I have just said that no part of the second half of our irregular system was in direct touch with the enemy, but this, although true enough to-day, was not so yesterday. The Chinese pushed up a gun somewhere near the dangerous southwestern corner of the British Legation, and the fire became so annoying that it was decided to make a sortie and effect a capture if possible. Captain H----, the second captain of the British detachment, was selected to command the sortie, and with a small force of British marines who have been pining at their enforced inaction and dull sentry-go, and are jealous of the greater glory the others have already earned by their successful butchery of the enemy, a wall was breached and our men rushed out.

Being off duty, I witnessed most of the affair. Of course, the sortie ended in failure, as every such movement is foredoomed to, when the nature of the ground which surrounds us is considered. There are nothing but small Chinese houses and walls on every side, making it impossible to move beyond our lines without demolishing and breaking through heavy brickwork.

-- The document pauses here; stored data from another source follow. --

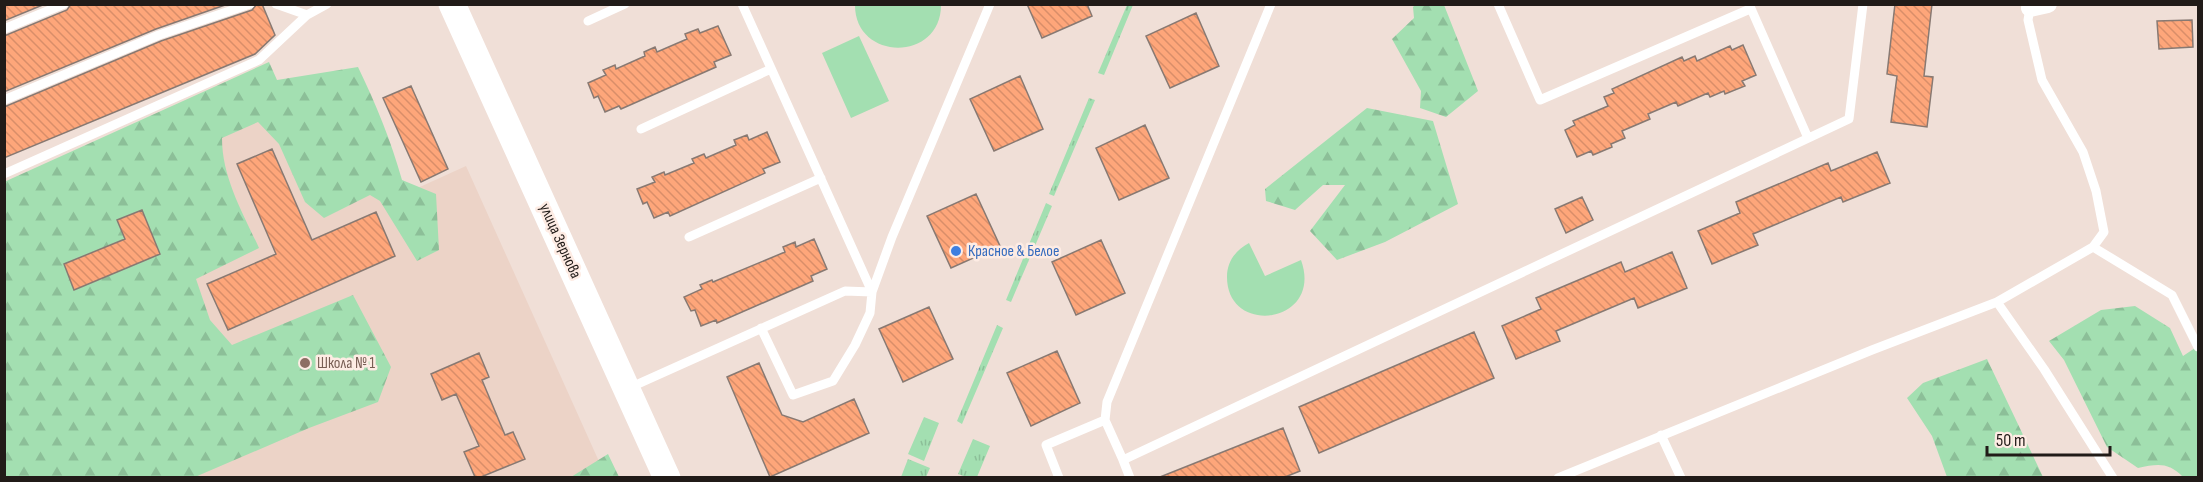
<svg xmlns="http://www.w3.org/2000/svg" width="2203" height="482" font-family="'Sofia Sans Condensed',sans-serif">
<defs>
<pattern id="grass-tufts" width="24" height="20" patternUnits="userSpaceOnUse" patternTransform="scale(1.5)"><rect width="24" height="20" fill="#a3dfb1"/><path d="M3 7l-1-3M5 7V3M7 7l1-3M15 17l-1-3M17 17v-4M19 17l1-3" fill="none" stroke="#8cbf98"/></pattern>
<pattern id="forest-firs" width="22" height="20" patternUnits="userSpaceOnUse" patternTransform="scale(1.5)"><rect width="22" height="20" fill="#a3dfb1"/><path d="M5 1l3.5 6h-7zM16 11l3.5 6h-7z" fill="#8cbf98"/></pattern>
<pattern id="building-back-hatch" width="6" height="6" patternUnits="userSpaceOnUse" patternTransform="scale(1.5)"><rect width="6" height="6" fill="#fea67a"/><path d="M-1 5l2 2M0 0l6 6M5-1l2 2" fill="none" stroke="#d98e69"/></pattern>
</defs>
<rect width="100%" height="100%" fill="#f0dfd7"/>
<path fill="#ecd3c7" d="M331 83 389 201 466 166 606 477H105L4 229Z"/>
<path fill="url(#grass-tufts)" d="M1127 5H1133L1104 75 1098 73Z
M1089 98 1095 100 1054 196 1049 194Z
M1046 203 1052 206 1011 302 1006 300Z
M997 325 1003 328 962 424 957 421Z
M924 417 939 423 924 461 908 454Z
M973 439 990 446 977 477H966L958 474Z
M908 459 930 468 926 477H901Z"/>
<path fill="url(#forest-firs)" d="M1415 5H1444L1478 91 1446 117 1420 108 1421 91 1392 39 1414 18 1413 7Z
M269 62 277 80 358 67C376 104 391 141 402 180L436 194 439 250 417 261 380 201 370 195 324 218 305 202 279 144 258 122 222 138C222 178 243 213 259 248L196 279 210 320 232 345 353 295 391 367 378 402 309 428 195 477H5L4 182Z
M1367 108 1433 121 1458 204 1385 242 1337 260 1310 231 1345 185H1323L1295 210 1266 201 1265 189Z
M2135 306 2170 328 2183 356 2198 346V477H2183C2168 462 2158 464 2138 468L2107 447 2064 360 2049 341 2101 310Z
M1987 359 2043 477H1947L1932 436 1907 398 1923 383Z
M608 454 619 477H571Z"/>
<path fill="#a3dfb1" d="M855 5 941 4C942 62 855 62 855 5Z
M859 36 889 101 851 118 822 53Z
M1249 243 1265 276 1301 260C1324 324 1227 337 1227 277 1227 261 1236 250 1249 243Z"/>
<path fill="url(#building-back-hatch)" stroke="#887972" stroke-width="1.5" d="M4 4H45L4 21Z
M71 4H228L156 29 4 92V36L67 10Z
M257 4H262L275 35 255 54 4 158V107L161 41 252 10Z
M1027 4H1087L1092 16 1042 38Z
M1895 4H1932L1924 76 1933 77 1927 127 1891 122 1897 76 1887 74Z
M1196 13 1219 66 1170 88 1146 36Z
M2192 20 2193 47 2159 49 2157 21Z
M718 26 731 55 714 62 716 67 621 109 619 106 605 112 598 96 594 98 588 83 606 75 603 70 615 65 616 69 645 56 644 52 655 47 657 52 687 39 685 34 698 29 700 33Z
M1743 45 1756 75 1742 81 1745 86 1725 94 1724 91 1710 97 1708 93 1678 106 1676 102 1648 114 1650 119 1622 131 1625 138 1611 144 1612 147 1593 155 1591 151 1577 157 1565 130 1575 125 1573 121 1608 106 1604 97 1614 93 1612 89 1682 57 1684 61 1695 56 1697 61 1730 46 1732 50Z
M1020 76 1043 129 994 151 970 99Z
M411 86 448 169 421 182 383 98Z
M1145 125 1169 178 1119 200 1096 148Z
M767 132 780 162 763 169 765 173 670 216 668 212 654 218 647 202 643 204 637 189 655 182 652 177 664 172 665 175 694 163 692 159 704 154 706 158 736 145 734 140 747 135 749 140Z
M272 149 312 240 376 212 395 256 228 330 207 284 276 254 237 164Z
M1877 152 1890 183 1843 202 1841 197 1753 234 1758 245 1712 264 1698 231 1740 213 1736 202 1828 163 1831 171Z
M976 194 1000 246 951 268 927 216Z
M1582 197 1593 220 1566 233 1555 209Z
M142 210 160 254 74 290 64 264 125 239 117 220Z
M814 239 827 269 811 276 813 281 717 323 716 320 701 326 695 310 691 311 684 297 702 289 700 285 712 280 713 282 785 252 783 247 795 242 796 247Z
M1101 240 1125 293 1076 315 1052 262Z
M1672 252 1687 288 1638 308 1634 298 1556 331 1560 341 1516 359 1502 326 1541 309 1536 298 1621 262 1625 272Z
M929 307 953 359 903 382 879 329Z
M1474 332 1494 378 1319 453 1299 407Z
M1057 351 1080 403 1031 426 1007 373Z
M479 353 489 377 482 380 505 435 513 432 525 459 481 477H475L464 452 479 446 456 394 442 400 431 374Z
M759 363 782 415 803 422 854 399 869 433 770 477 727 377Z
M1283 428 1300 471 1285 477H1160Z"/>
<g fill="none" stroke-linecap="round" stroke-linejoin="round">
<path stroke="#fff" stroke-width="9" d="M276 4 307 15
M742 4 872 292 870 313 855 345 833 381 793 395 761 328
M1498 4 1540 100 1750 9
M1749 4 1808 138
M588 21 625 4
M4 29 64 4
M4 100 159 35 250 4
M641 129 771 69
M4 174 259 60 307 15 327 4
M689 237 821 178
M2093 247 2172 295 2198 347
M1997 302 2044 369 2113 478
M629 388 845 291 872 292 892 237 990 4
M1661 435 1681 478
M1123 460 1105 420 1107 402 1271 4
M1059 478 1046 445 1105 420
M1130 478 1123 460 1849 119 1863 4
M1558 478 1872 350 1997 302 2093 247 2104 232 2096 191 2083 152 2042 80 2028 20 2030 8"/>
<path stroke="#fff" stroke-width="18" d="M2030 8 2048 4"/>
<path stroke="#fff" stroke-width="27" d="M452 4 667 478"/>
</g>
<circle fill="#3f7fe0" stroke="#feece4" stroke-width="2" cx="956" cy="251" r="6"/>
<circle fill="#8d6e63" stroke="#feece4" stroke-width="2" cx="305" cy="363" r="6"/>
<g text-anchor="middle" dominant-baseline="central" stroke-width="5" stroke-linejoin="round" paint-order="stroke">
<g font-size="16" fill="#211b18" stroke="#feece4">
<text transform="translate(560 241) rotate(66)">улица Зернова</text>
</g>
<g font-size="16" fill="#366cbe" stroke="#feece4" text-anchor="start">
<text x="968" y="251">Красное &amp; Белое</text>
</g>
<g font-size="16" fill="#785e54" stroke="#feece4" text-anchor="start">
<text x="317" y="363">Школа № 1</text>
</g>
</g>
<rect width="2203" height="482" fill="none" stroke="#211b18" stroke-width="12"/>
<path d="M1987 446v9h123v-9" fill="none" stroke="#211b18" stroke-width="3"/>
<text x="1996" y="446" font-size="18" fill="#211b18" stroke="#feece4" stroke-width="4.5" paint-order="stroke">50 m</text>
</svg>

The marines went forward as gallantly as they could, and surprised some of the nests of sharpshooters protecting the gun; but the Chinese, as they retreated, set fire to the houses on all sides, and in the thick flames and smoke it was impossible to move save back by the way they had come. Under cover of the smoke the Chinese soldiery opened a tremendous fire on the sortie party, who were picking up some of the rifles and swords with which the ground was strewn, and seeing that our men could not possibly advance, the enemy pushed forward boldly, rapidly firing more and more energetically. The British captain received a terrible wound, but refused to retire; a marine was shot through the groin and died in a few minutes; bullets cut the men's tunics to pieces; and in a hailstorm of fire, poured on them a few yards away, they retreated.

H---- covered the retreat all the way, wounded as he was, and shot three men with his revolver, who were heading a last desperate rush at his men as they made for the hole in the wall. Dripping with blood, this brave man staggered all the way to the hospital alone, refusing all support, and gripping his smoking revolver to the last. His battered appearance so frightened all the miserables who swarm in the British Legation that everyone was very gloomy until the next meal had been eaten, and they had restored themselves by garrulous talk.

The German doctor says that H---- will probably die.